Acompañar

Mis hijos tienen preguntas existenciales para las que encontramos (o nos inventamos las respuestas). Y luego tienen sus dilemas personales para los que no tengo absolutamente ninguna solución. Los escucho llorar, se me parte el corazón y sólo puedo estar allí. Los miro, quisiera tomar su dolor para mí y me toca quedarme sin una solución facilona. ¿Qué me queda?

Del otro lado, he tenido ocasiones en las que sólo quiero que me escuchen. Que no hay nada qué hacer, no quiero ninguna solución porque probablemente ya se me ocurrieron todas y únicamente estoy esperando un abrazo. A veces ni siquiera quiero que me digan mi mentira favorita («todo va a estar bien»).
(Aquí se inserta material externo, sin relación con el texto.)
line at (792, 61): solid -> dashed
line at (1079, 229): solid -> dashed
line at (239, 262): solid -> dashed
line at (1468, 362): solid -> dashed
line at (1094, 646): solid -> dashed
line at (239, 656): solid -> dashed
Acompañar así, sin ofrecer nada más que la presencia, es difícil. Es aceptar que uno no puede hacer nada. Que no puede solucionar nada. Pero también hay algo hasta sublime al asumir que el simple hecho de estar sea suficiente. Porque hay un universo de amor detrás de esa compañía callada y por eso es que nos están buscando.

Quisiera contener el mundo a orillas del corazón de mis hijos para que no los lastime. No hay dique que lo logre ni vida que sería mejor si se pudiera. Los debo dejar doler. Y seguir allí, acompañándolos.